* [DESCRIPTION OF THE TASK]: In the post-surgery pain account, translate the sentence "Sleep is a bit rough for this reason." into Spanish.

* [PAGE EXCERPT]:
But pain management is no joke. It’s wild having your skull worked on because instead of “my arm really hurts, when is my next dose” your pain is more like “I can tell my next dose is within the hour because im going blind in my right eye and that person breathing silently across the room is so loud I can tell they have a cold.”
I’m mostly staying away from oxy, but if I finally fall asleep and miss a dose, i eventually wake up blind in one eye and unable to process conscious thought.
Sleep is a bit rough for this reason.
As for pain, whoa lordy!
I do not understand how my head could be almost completely numb while simultaneously feeling like it’s being crushed in a bloody vice. What the hell is even going on up there?!
My forehead feels like I got hit full-in dead in the face with a baseball bat—which, given the precise nature of what such a hit would result in, compared to what actually occurred in the operating room, makes a damn lot of sense, given the liklihood of similar results between the two occurences, although the latter happened in a slower, more deliberate, and, one would hope, more precise manner.

Collected data:
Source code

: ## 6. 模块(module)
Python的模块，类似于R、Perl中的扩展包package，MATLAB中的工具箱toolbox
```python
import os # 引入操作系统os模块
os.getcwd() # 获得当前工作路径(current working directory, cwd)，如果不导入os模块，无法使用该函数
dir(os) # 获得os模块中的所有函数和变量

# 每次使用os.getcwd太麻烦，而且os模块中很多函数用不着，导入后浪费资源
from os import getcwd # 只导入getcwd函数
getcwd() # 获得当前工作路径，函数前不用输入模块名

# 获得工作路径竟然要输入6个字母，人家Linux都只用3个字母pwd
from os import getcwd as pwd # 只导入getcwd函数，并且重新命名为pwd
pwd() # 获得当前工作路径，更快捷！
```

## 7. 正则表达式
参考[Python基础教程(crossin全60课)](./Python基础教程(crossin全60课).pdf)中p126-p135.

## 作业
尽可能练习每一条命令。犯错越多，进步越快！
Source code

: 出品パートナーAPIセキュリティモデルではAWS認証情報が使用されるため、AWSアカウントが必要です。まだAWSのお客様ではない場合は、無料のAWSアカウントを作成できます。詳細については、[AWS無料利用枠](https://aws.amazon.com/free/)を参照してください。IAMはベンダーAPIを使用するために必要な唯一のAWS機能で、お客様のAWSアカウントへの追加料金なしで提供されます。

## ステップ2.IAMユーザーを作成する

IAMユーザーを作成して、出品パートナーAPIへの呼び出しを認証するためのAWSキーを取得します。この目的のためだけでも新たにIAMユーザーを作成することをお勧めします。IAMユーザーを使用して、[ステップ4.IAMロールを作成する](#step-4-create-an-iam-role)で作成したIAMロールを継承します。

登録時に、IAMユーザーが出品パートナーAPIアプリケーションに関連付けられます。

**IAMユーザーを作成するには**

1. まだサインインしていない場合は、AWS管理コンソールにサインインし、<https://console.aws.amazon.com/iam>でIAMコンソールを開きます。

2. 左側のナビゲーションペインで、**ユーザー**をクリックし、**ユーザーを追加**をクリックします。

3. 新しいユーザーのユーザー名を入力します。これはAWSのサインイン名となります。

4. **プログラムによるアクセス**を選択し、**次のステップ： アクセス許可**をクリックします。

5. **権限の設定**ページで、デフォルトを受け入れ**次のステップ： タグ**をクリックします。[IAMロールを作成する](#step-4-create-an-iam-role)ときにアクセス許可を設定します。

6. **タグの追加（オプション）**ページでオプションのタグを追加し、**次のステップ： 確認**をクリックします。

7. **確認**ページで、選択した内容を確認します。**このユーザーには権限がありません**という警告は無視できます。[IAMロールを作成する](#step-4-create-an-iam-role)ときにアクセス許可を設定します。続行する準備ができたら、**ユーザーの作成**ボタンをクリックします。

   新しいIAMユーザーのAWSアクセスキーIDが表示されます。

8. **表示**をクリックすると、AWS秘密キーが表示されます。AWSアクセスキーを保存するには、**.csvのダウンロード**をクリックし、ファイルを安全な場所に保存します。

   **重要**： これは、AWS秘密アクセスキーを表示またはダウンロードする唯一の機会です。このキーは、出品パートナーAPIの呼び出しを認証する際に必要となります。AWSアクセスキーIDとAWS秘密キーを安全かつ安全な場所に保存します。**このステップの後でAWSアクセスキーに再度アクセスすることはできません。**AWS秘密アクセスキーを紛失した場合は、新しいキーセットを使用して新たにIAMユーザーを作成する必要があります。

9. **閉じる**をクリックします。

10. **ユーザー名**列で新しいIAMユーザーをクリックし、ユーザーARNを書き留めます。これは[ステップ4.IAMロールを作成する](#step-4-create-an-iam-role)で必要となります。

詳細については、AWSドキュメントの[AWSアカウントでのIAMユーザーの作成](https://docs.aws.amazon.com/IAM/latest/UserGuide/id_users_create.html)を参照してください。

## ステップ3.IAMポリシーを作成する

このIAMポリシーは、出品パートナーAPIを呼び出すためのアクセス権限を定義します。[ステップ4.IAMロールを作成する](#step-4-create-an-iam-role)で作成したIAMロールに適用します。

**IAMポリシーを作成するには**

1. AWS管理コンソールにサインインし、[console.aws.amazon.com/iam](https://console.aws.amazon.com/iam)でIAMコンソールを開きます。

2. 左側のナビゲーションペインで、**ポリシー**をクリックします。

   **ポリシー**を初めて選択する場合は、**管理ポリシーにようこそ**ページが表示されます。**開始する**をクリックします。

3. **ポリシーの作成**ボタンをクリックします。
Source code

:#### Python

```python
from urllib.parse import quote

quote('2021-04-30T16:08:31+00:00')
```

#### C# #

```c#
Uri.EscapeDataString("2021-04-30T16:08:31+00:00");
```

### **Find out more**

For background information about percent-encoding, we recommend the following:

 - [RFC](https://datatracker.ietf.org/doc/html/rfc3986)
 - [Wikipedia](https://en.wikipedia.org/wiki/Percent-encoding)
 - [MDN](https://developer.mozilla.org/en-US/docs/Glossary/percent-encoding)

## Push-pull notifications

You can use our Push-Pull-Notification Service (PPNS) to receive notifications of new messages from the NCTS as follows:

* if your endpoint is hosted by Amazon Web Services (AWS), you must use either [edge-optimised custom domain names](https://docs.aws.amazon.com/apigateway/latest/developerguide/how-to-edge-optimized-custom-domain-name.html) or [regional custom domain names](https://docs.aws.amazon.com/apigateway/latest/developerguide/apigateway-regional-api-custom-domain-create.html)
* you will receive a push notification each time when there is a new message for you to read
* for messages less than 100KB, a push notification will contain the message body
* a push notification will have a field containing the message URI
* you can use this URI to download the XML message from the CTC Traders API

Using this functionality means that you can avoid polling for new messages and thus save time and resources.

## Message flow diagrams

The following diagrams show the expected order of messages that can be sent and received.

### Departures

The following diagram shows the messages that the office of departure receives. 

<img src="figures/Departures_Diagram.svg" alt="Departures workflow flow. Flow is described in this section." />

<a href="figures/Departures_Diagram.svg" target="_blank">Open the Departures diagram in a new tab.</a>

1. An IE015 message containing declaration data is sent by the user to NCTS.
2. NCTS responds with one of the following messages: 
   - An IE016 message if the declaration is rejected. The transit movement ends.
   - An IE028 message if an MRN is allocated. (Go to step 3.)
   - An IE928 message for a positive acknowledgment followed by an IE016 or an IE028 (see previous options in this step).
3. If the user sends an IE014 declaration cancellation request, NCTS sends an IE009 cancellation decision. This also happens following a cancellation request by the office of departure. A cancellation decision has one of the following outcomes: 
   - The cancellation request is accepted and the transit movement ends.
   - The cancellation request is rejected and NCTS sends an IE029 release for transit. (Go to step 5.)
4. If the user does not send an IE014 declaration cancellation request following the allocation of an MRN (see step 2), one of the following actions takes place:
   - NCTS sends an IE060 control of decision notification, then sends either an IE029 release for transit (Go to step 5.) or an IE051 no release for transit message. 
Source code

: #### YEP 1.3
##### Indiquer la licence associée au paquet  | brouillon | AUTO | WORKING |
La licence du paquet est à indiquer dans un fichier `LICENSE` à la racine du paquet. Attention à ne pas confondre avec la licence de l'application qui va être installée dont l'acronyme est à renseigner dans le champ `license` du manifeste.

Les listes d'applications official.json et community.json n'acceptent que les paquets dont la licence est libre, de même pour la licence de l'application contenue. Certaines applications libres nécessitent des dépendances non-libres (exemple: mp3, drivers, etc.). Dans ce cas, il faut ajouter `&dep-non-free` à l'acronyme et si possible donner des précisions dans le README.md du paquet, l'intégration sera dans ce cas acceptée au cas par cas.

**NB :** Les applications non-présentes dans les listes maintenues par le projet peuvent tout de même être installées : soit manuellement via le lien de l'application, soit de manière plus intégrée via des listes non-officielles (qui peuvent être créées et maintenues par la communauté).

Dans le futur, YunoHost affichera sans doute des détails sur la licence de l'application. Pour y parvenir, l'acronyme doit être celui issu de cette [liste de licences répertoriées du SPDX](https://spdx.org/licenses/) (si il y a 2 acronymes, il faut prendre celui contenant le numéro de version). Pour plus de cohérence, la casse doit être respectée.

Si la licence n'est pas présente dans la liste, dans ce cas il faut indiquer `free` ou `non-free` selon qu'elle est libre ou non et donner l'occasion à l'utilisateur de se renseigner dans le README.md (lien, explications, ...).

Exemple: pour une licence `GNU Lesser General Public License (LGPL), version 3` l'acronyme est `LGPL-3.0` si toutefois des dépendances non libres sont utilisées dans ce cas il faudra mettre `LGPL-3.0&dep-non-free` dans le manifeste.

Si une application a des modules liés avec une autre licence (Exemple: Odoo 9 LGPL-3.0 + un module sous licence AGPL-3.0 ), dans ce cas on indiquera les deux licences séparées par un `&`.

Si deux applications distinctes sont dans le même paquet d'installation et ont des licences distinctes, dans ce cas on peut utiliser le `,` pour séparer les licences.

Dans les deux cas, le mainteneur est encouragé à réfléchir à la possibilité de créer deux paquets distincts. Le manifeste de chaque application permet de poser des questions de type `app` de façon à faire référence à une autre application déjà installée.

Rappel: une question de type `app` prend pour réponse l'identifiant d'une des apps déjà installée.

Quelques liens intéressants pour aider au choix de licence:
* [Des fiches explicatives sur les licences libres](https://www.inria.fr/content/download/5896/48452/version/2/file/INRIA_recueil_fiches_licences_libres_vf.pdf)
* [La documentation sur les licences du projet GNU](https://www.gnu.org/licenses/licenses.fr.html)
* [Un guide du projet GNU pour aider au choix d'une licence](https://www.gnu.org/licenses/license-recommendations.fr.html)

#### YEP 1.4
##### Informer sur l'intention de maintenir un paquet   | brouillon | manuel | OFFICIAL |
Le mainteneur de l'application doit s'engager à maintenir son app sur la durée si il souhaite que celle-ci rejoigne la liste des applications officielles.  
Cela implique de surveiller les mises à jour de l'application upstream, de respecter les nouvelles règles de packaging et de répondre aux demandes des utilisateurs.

* [EXERCISE SOLUTION]: Dormir es un poco difícil por esta razón.